Stage 4 — Concurrent write safety (MultiLock)#
Both create_stats and create_modal_results support parallel execution
across num_workers processes. Each worker writes to a private
<name>.<pid>.nc file during the long computation phase, then merges into
the shared master file at the end of a chunk:
# Condensed from monitoring.save_ds
with MultiLock(savepath):
if reload_current:
current_ds = xr.open_dataset(savepath)
current_ds.load(); current_ds.close()
dupes, _, _ = np.intersect1d(new_ds.time, current_ds.time, ...)
current_ds = current_ds.drop_sel(time=dupes)
current_ds = current_ds.combine_first(new_ds)
current_ds.to_netcdf(tempfile)
os.rename(tempfile, savepath) # atomic on POSIX filesystems
MultiLock layers a per-process .pid.lock file on top of
simpleflock to handle a race condition where simpleflock can briefly
grant the lock to two processes simultaneously.

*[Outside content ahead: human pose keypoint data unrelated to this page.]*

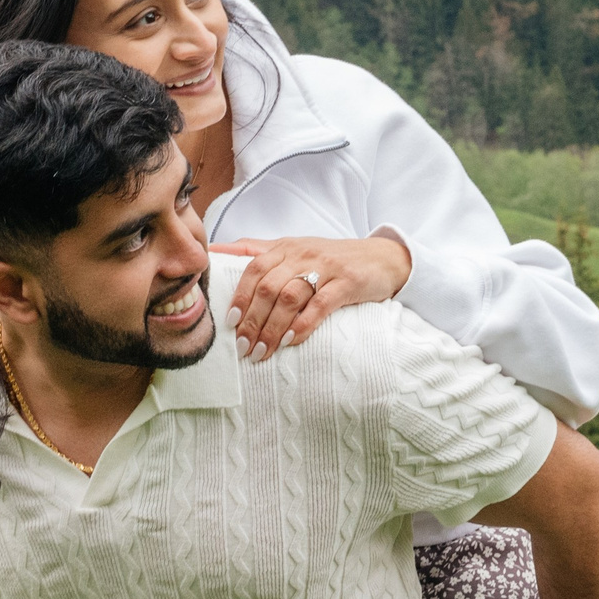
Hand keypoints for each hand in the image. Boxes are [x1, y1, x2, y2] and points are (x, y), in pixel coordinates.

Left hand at [209, 235, 412, 361]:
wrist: (383, 258)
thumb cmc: (332, 258)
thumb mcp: (294, 248)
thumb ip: (256, 250)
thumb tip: (215, 250)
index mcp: (285, 247)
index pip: (253, 268)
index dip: (239, 296)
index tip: (228, 322)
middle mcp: (302, 254)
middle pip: (268, 287)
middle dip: (251, 320)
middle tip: (243, 346)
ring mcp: (325, 268)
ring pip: (289, 297)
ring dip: (272, 328)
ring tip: (261, 351)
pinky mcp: (346, 283)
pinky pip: (320, 305)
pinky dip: (303, 325)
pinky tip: (291, 341)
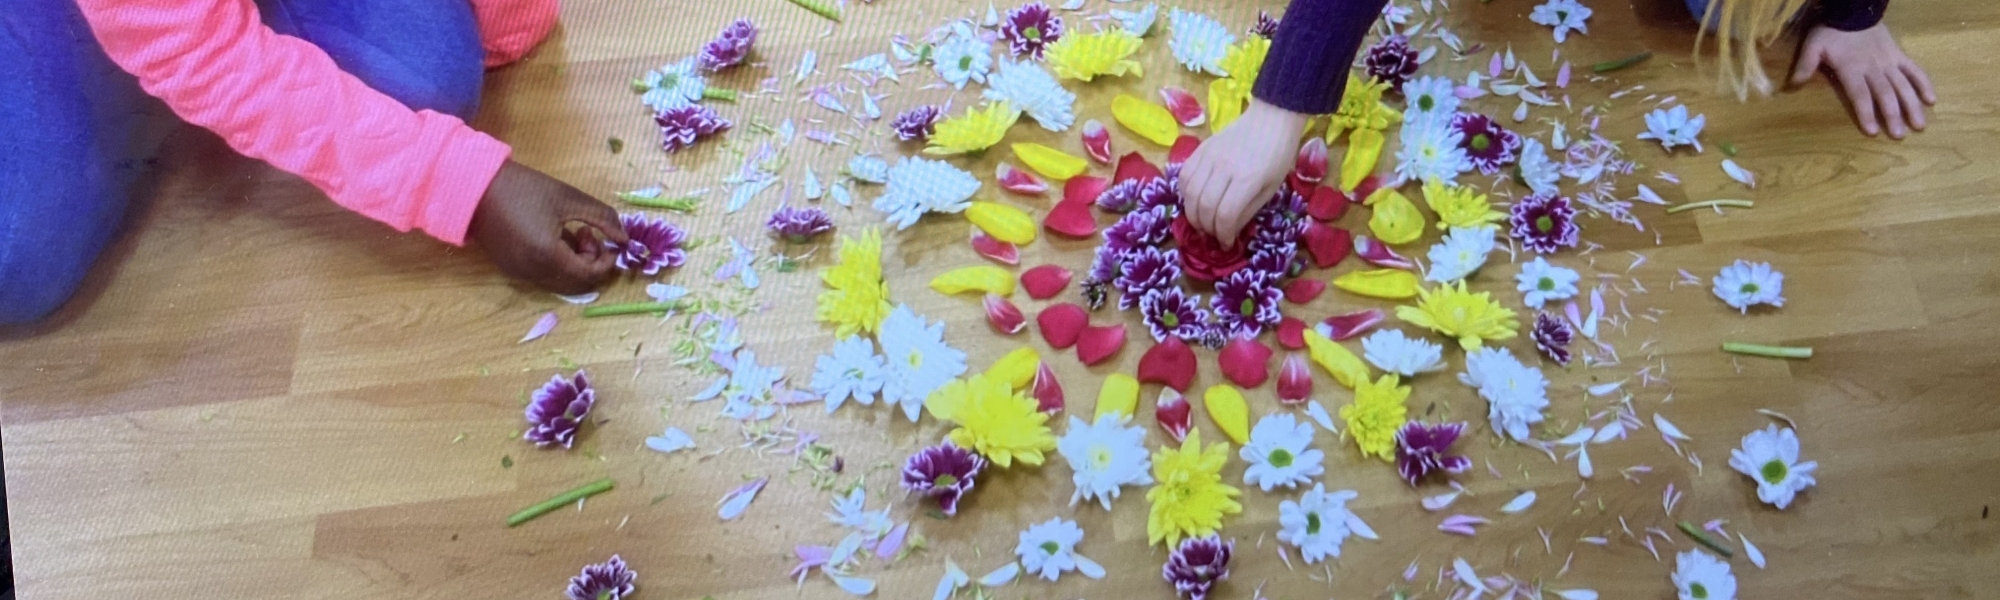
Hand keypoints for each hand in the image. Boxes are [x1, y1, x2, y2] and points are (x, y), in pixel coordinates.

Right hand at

The cron wrapper (daily2.sh)#
In production, daily2.sh is called once per day by cron. It iterates
over quantities and durations, passing the --dtstart flag derived from the
most recently arrived file to each subsequent duration run:
TMPDIR=/dev/shm/tower_tmp
mkdir ${TMPDIR}
# 120-minute file ingestion sets DTSTART for shorter-duration runs
python daily.py -d 120 -q accel --file_info --stats --modal \
--tmp_dir=${TMPDIR} > ${TMPDIR}/tower_out.txt
if test -f "${TMPDIR}/dtstart.tmp"; then
DTSTART=$(cat ${TMPDIR}/dtstart.tmp)
python daily.py -d 60 -q accel --stats --modal \
--dtstart=${DTSTART} >> ${TMPDIR}/tower_out.txt
python daily.py -d 30 -q accel --stats --modal \
--dtstart=${DTSTART} >> ${TMPDIR}/tower_out.txt
python daily.py -d 10 -q accel --stats --modal --plot \
--dtstart=${DTSTART} >> ${TMPDIR}/tower_out.txt
fi
# results and plots are emailed to the monitoring team
cat ${TMPDIR}/tower_out.txt | mail -s "..." \
-a ${TMPDIR}/modal_accel_10.png your@email.de
The --file_info flag at 120 minutes writes the earliest new-file
timestamp to dtstart.tmp. All subsequent shorter-duration runs use that
timestamp so they process exactly the same new data range, rather than
re-scanning the full history.
Quantities without modal analysis (wind, temp) run through the same
loop structure but omit the --modal flag.